(Dataset items)
◇ ◇ ◇ ◇

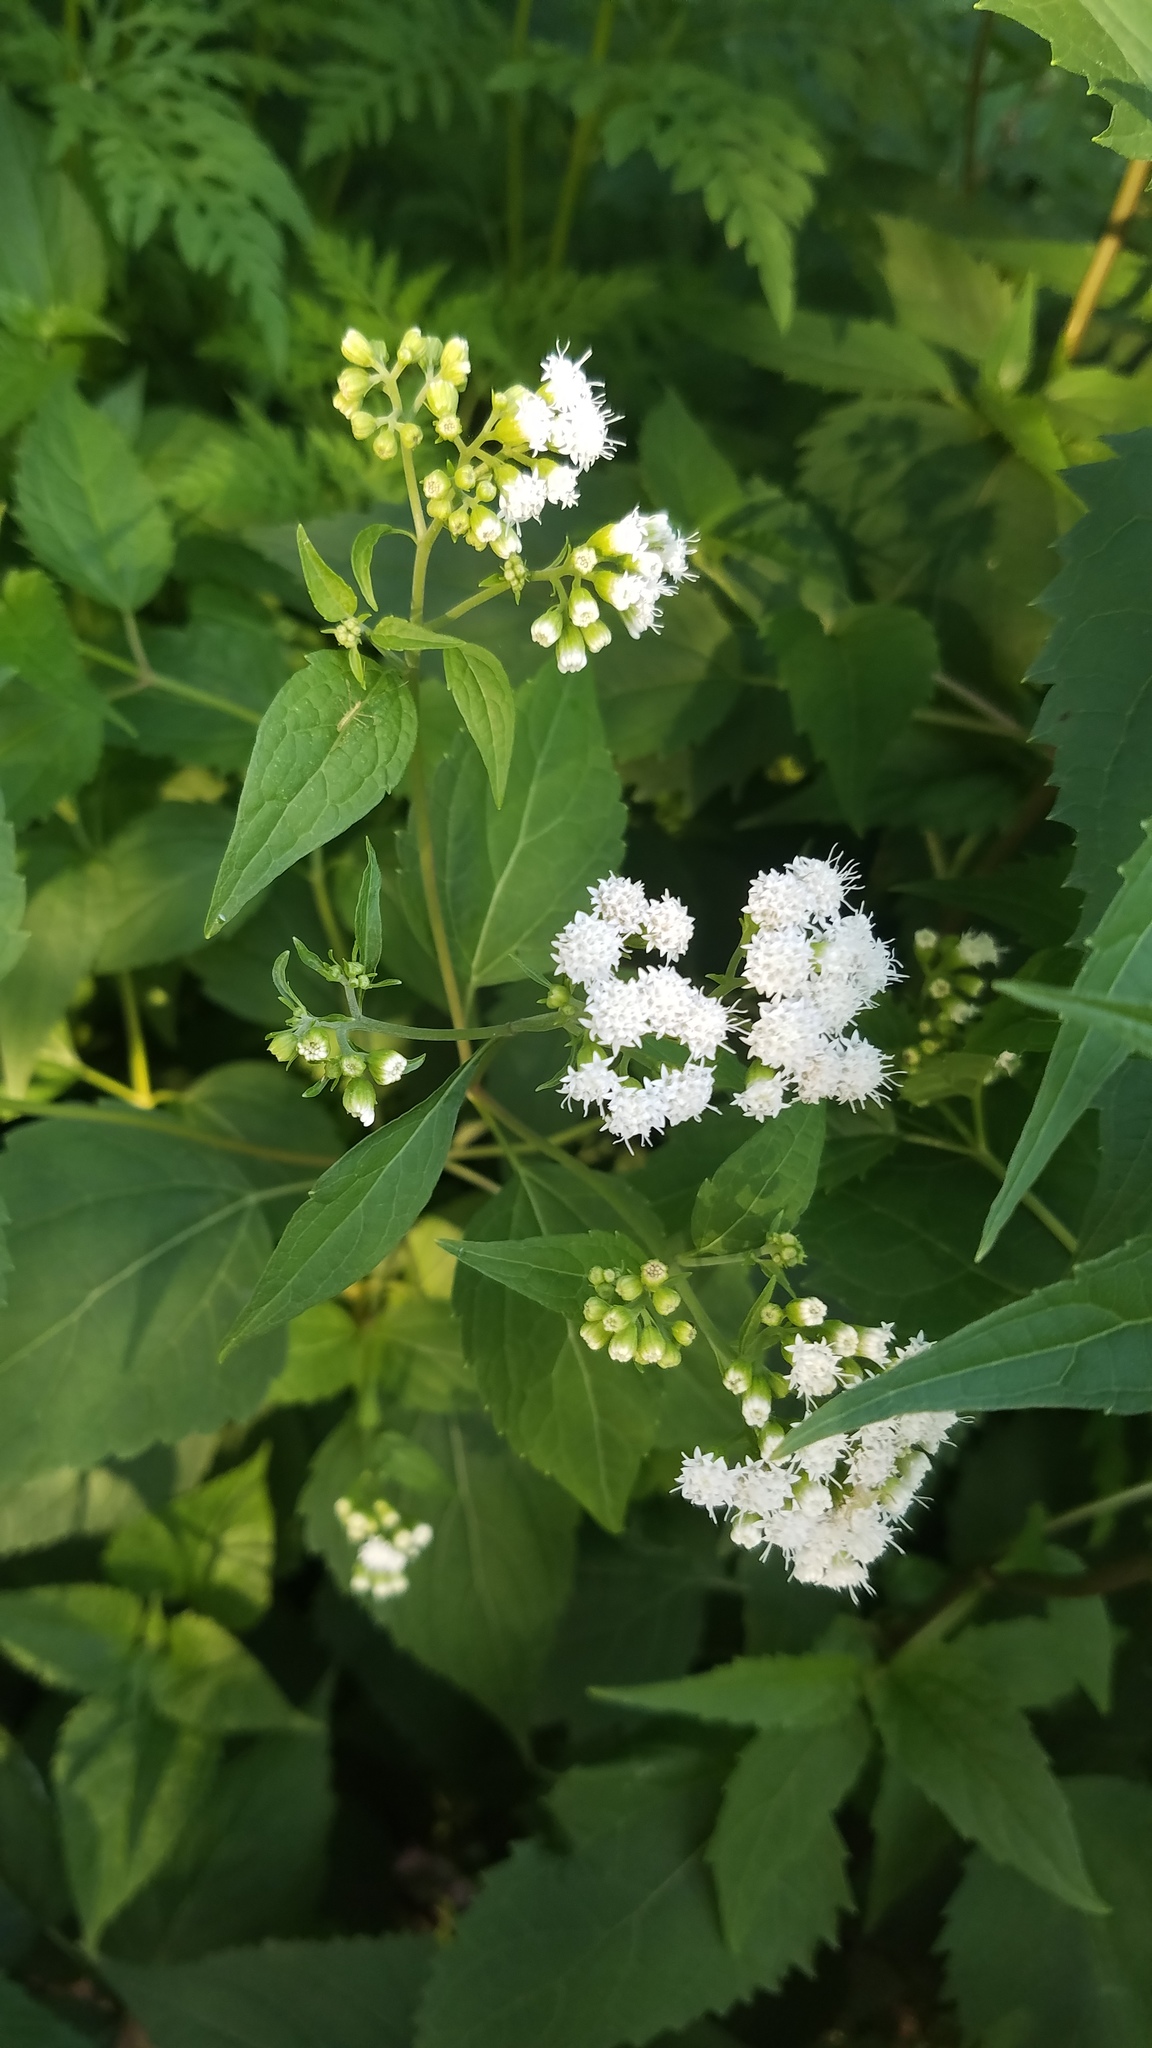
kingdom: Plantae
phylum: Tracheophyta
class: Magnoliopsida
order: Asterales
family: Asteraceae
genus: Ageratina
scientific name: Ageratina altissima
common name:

◇ ◇ ◇ ◇

**Given instruction:** Copy every text line of the listing above word for word, leaving the pictures out.

**Result of the exercise:**
kingdom: Plantae
phylum: Tracheophyta
class: Magnoliopsida
order: Asterales
family: Asteraceae
genus: Ageratina
scientific name: Ageratina altissima
common name:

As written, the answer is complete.